Związki zawodowe, minima socjalne, zakaz pracy itp. to zupełnie inne kwestie i nie mam teraz czasu ani ochoty w to wnikać i rozwijać przez kolejne x postów.

Dnia 26.11.2010 o 00:00, kerkas napisał:

Czyja to wina że rolnik który za PRL-u miał hektar pola , mógł z tego kawałka ziemi nie tylko wyżywić ale i utrzymać rodzinę , bo jakie płody rolne by nie wyprodukował to sprzedał, kiedy ustrój padł on i jemu podobni zostali sami.


Powiedzmy, że to właśnie wina socjalistów, którzy wychowali sobie "nowego człowieka" niezdolnego do jakiegokolwiek samodzielnego działania i całkowicie uzależnionego od państwa.

Jest to wina właśnie tych ludzi, którzy zabraniają ci produkować 100-watowe żarówki, pomimo że miałbyś na nie zbyt i mógłbyś się z takiej produkcji utrzymywać i tworzyć miejsca pracy na świecie. Tych, którzy odgórnie narzucają ci limit produkcji cukru, pomimo że na pobliskim rynku są 4 miliony ton niedoboru. Tych, którzy przy zakładaniu przedsiębiorstwa karzą ci spełnić i wypełnić 100 000 000 pism, wymogów, norm i koncesji. Zostaje ci żebrać o to co rzucą ci ze stołu. A skoro żyjesz z tego co spadnie ze stołu, to będziesz za tym żeby na tym stole było jak najwięcej.

Kiedyś pisałem o czymś podobnym: socjaliści utrwalają w społeczeństwie postawę obywatela, którzy niczym pies wpatruje się błagalnym wzrokiem w swojego pana-państwo z nadzieją, że rzuci mu jakiś ochłap ze stołu. I zupełnie nie przyjdzie mu na myśl, że mógłby zostawić pana żeby polować na własny rachunek. Tak jak człowiek przez wieki uzależnił psa od siebie, tak socjaliści chcą odebrać człowiekowi naturalną wolność i uzależnić go od państwa.

Dnia 26.11.2010 o 00:00, kerkas napisał:

Kto zatrudni górnika z zrestrukturyzowanej kopalni który co prawda ma tylko 40 lat ale również pylicę ?.
Przykłady można by mnożyć , owszem może przyjąć model państwa jakim była Sparta w całej jego rozciągłości to proponujesz ?
W każdym społeczeństwie są jednostki którym trzeba pomóc niepełnoprawni , chorzy psychicznie , dotknięci ADHD , autyzmem itd.
W momencie w którym wyrzucimy w.w. poza nawias społeczeństwa niech sobie sami radzą zaczniemy powolutku zabijać w sobie człowieczeństwo.
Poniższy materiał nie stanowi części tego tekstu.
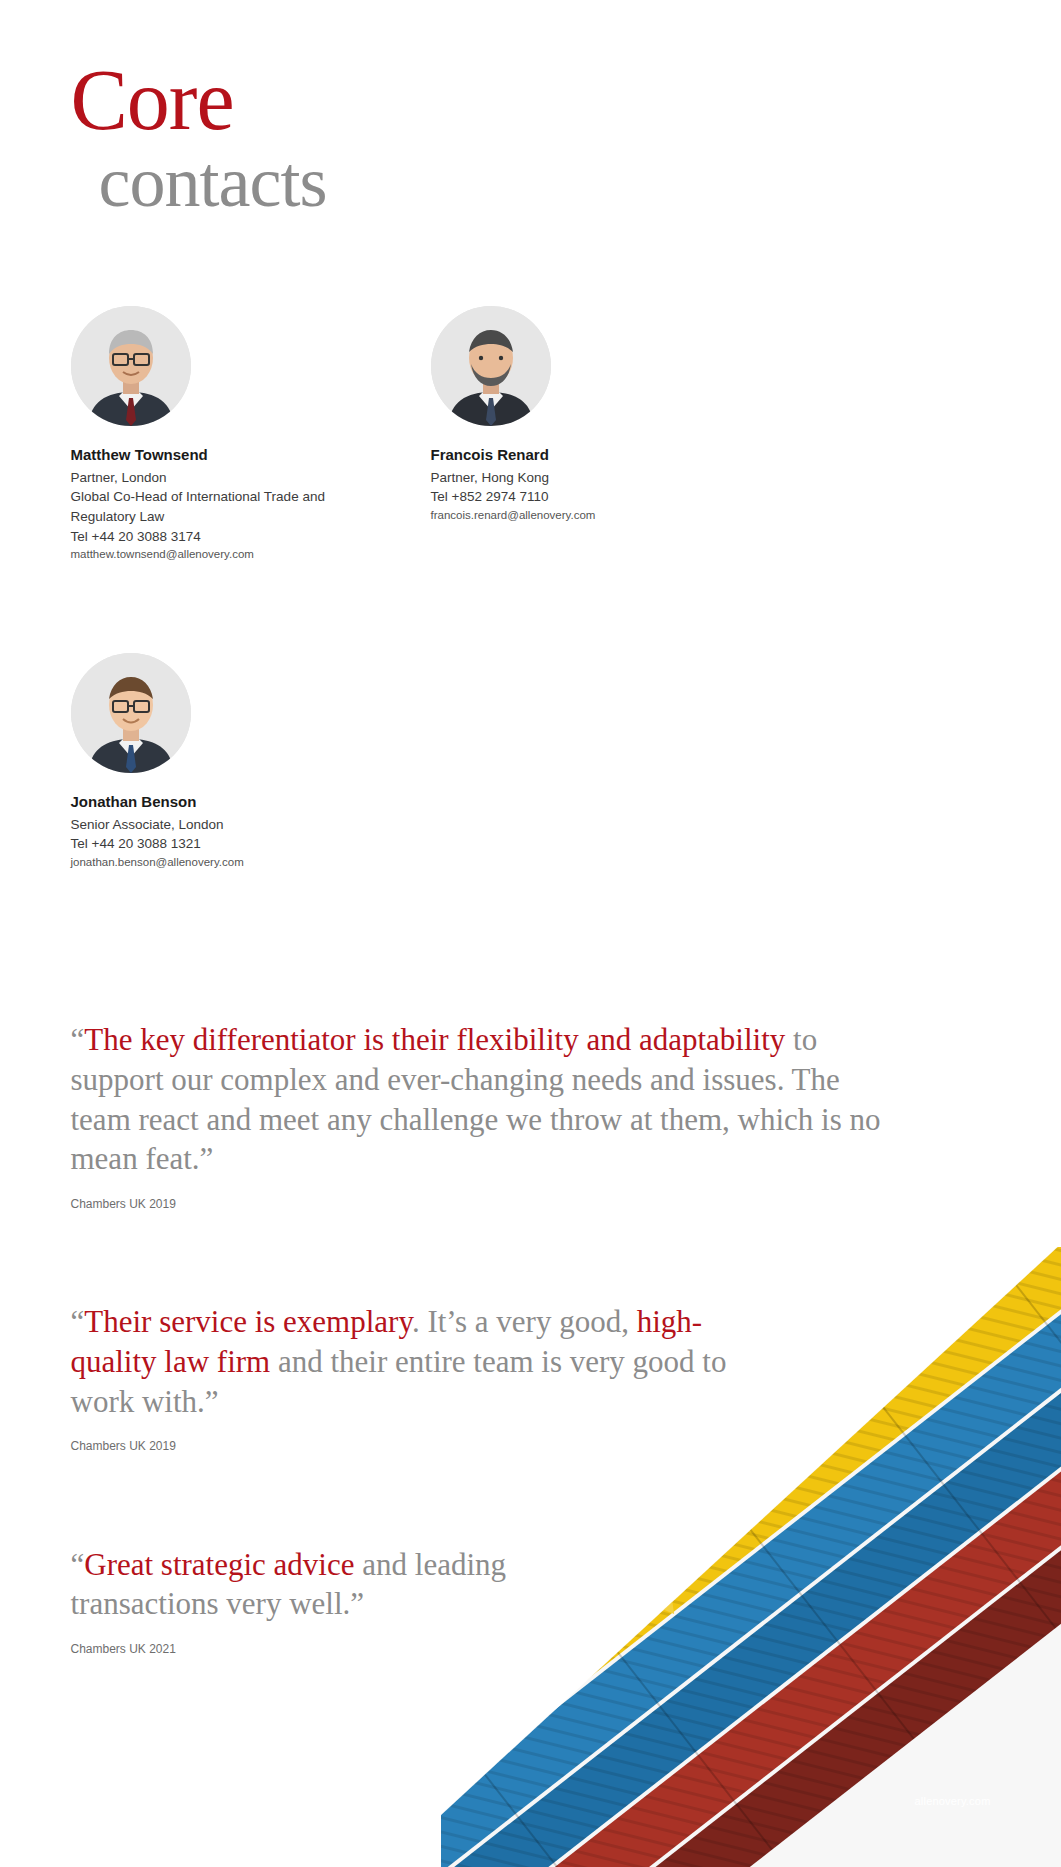Core contacts
Matthew Townsend
Partner, London
Global Co-Head of International Trade and Regulatory Law
Tel +44 20 3088 3174
matthew.townsend@allenovery.com
Francois Renard
Partner, Hong Kong
Tel +852 2974 7110
francois.renard@allenovery.com
Jonathan Benson
Senior Associate, London
Tel +44 20 3088 1321
jonathan.benson@allenovery.com
“The key differentiator is their flexibility and adaptability to support our complex and ever-changing needs and issues. The team react and meet any challenge we throw at them, which is no mean feat.” Chambers UK 2019
“Their service is exemplary. It’s a very good, high-quality law firm and their entire team is very good to work with.” Chambers UK 2019
“Great strategic advice and leading transactions very well.” Chambers UK 2021
allenovery.com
Napiszę to po raz kolejny:

Teoretycznie wręcz nic nie stoi na przeszkodzie aby "państwo wolności" było praktycznym dobrowolnym spełnieniem idei "dla wszystkich po równo" - wszystko zależy tylko i wyłącznie od indywidualnych postaw jednostek nie powodowanych w tej kwestii żadnym odgórnym przymusem. Skoro wszyscy dobrze wiemy, że potrzebującym należy pomagać i dzielić się z nimi, to nie ma żadnej potrzeby stosować jakiegokolwiek przymusu wobec posiadających. Jest to jeden z podstawowych błędów przy tworzeniu podziału na "miłosiernych" socjalistów i "egoistycznych" liberałów.

A jeżeli uważałbyś, że w pełni dobrowolne pomaganie biednym nie sprawdziłoby się w praktyce, to myślę że w ten sposób zaprzeczyłbyś swojemu poglądowi, że wszyscy ludzie są z gruntu dobrzy.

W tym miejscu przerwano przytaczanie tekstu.